Which leads me to this: the movie’s more than a little sexist. It takes the argument that men need to be strong role models for their children (duh) and corrupts it into an assertion that a father should lord over his household with absolute authority. The wives in the story exist for no other reason than to look to their husbands for guidance (even the Latino guy’s wife, although she does so in an exaggeratedly hysterical voice), and the daughters are there just so their fathers can dream of giving them away (the exact phrasing the movie uses) at their weddings.
Maybe it’s a knee-jerk reaction on my part, but some of this strikes me as being more than a little sick. The way the lines are written and delivered in the scene where the guy tells his daughter he’ll allow her to get married to whomever the Lord tells him she should marry, it comes across as a way of euphemistically describing a transfer of property. (I can imagine a sequel in which the marriage doesn’t work and she and her husband turn to the lessons set down in Fireproof for help. Two prayers and a bouquet of cheap flowers will set everything aright.)
There’s a chance the movie isn’t advocating a practice that should have gone the way of the dodo centuries ago (and ironically enough is most commonly practiced by people many who take to this movie would view as heathen). I say that because the writing’s so bad it’s possible the Kendricks were attempting to send a completely different message but were tripped up by their lack of skills. Courageous is packed with horrible dialogue, which is stilted when it’s supposed to be everyday banter and excruciating when it turns into sermonizing and proselytizing (which is probably the wrong word, as the only people who’ll glom to the movie’s message are those who already agree with it).
There’s enough unfunny comedy to fill eighteen Friedberg-Seltzer flicks. In one scene two of the deputies are on their way to lunch with the Latino day laborer. They stop to aid in an arrest, tossing the perp (who like all of the street criminals in the movie is a black guy decked out in a do-rag and silver chains) into the back of their car, warning him that the Latino guy is a vicious gang leader. Staring maliciously at the perp and bouncing around like he’s in the middle of a sugar high, the Latino guy starts speaking subtitled Spanish, describing what he’s going to have for lunch. The perp, believing the Latino guy is making threats, starts fearing for his life and screaming to be protected. Trust me when I say it plays even worse than it reads. (The attempts at heart-wrenching drama are funnier than the attempts at comedy. When the guy whose daughter is killed returns to the bank parking lot where she’d earlier asked him to dance with her and dances with his memories of her [yes, you read that right], I howled.)
The script’s structure is beyond crude. The movie opens with a brief bit of action (the scene makes one of the main characters seem like the last guy who’d want carrying a gun and protecting the lives of others; his actions are beyond stupid), gives you another bit of action a short time later, then settles into an extended lull, offering up nothing but talk for a good seventy-five minutes. The characters do nothing but talk and talk, delivering thinly veiled mini-sermons to one another. And then comes the big climactic action sequence, which is meant to (finally) resolve the seemingly forgotten plotline set up in the movie’s first scene.

• [TASK DATA]
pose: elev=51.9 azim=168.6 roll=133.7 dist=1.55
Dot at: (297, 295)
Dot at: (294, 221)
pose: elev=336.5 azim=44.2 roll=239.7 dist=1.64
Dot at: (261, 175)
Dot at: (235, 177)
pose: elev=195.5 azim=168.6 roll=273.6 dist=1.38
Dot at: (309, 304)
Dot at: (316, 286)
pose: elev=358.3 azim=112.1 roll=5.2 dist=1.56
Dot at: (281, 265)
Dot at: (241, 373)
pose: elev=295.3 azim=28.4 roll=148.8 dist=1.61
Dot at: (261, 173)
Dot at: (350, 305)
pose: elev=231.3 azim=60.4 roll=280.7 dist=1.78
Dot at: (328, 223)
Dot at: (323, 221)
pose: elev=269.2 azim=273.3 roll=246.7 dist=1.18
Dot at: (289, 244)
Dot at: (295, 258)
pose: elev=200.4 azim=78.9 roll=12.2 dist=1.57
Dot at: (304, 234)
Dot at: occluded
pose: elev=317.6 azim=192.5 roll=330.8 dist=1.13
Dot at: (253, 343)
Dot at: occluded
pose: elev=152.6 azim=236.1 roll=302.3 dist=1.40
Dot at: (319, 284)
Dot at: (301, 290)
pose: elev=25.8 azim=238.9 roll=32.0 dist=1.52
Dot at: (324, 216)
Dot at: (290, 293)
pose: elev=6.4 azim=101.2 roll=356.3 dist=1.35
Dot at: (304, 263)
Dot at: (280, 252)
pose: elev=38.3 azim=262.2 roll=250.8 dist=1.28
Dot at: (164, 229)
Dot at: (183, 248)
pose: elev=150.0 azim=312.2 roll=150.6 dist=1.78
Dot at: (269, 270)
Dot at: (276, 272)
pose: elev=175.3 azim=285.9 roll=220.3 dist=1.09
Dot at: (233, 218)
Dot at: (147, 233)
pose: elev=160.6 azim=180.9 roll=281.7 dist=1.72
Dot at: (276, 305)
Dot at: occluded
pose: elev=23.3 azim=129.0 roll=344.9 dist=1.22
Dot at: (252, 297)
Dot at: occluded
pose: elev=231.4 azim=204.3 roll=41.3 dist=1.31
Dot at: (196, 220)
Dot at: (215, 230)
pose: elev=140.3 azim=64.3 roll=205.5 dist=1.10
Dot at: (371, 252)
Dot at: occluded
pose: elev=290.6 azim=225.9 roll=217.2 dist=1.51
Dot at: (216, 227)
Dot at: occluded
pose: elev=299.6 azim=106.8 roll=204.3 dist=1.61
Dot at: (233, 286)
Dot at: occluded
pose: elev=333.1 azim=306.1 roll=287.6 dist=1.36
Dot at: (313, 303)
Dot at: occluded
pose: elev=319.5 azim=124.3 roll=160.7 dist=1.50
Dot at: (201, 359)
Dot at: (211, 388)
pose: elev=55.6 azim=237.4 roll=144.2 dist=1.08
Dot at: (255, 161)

• [TO DO]
(1) Duplicate the passage of the movie review that begins at the words "Maybe it’s a" and stops after "set everything aright.)".
(2) Rewrite the listing from its first line through the line containing "Dot at: (316, 286)", replacing "pose" with "camera" and leaving everything else unchanged; return only those lines.

• [WRITTEN ANSWERS]
(1)
Maybe it’s a knee-jerk reaction on my part, but some of this strikes me as being more than a little sick. The way the lines are written and delivered in the scene where the guy tells his daughter he’ll allow her to get married to whomever the Lord tells him she should marry, it comes across as a way of euphemistically describing a transfer of property. (I can imagine a sequel in which the marriage doesn’t work and she and her husband turn to the lessons set down in Fireproof for help. Two prayers and a bouquet of cheap flowers will set everything aright.)

(2)
camera: elev=51.9 azim=168.6 roll=133.7 dist=1.55
Dot at: (297, 295)
Dot at: (294, 221)
camera: elev=336.5 azim=44.2 roll=239.7 dist=1.64
Dot at: (261, 175)
Dot at: (235, 177)
camera: elev=195.5 azim=168.6 roll=273.6 dist=1.38
Dot at: (309, 304)
Dot at: (316, 286)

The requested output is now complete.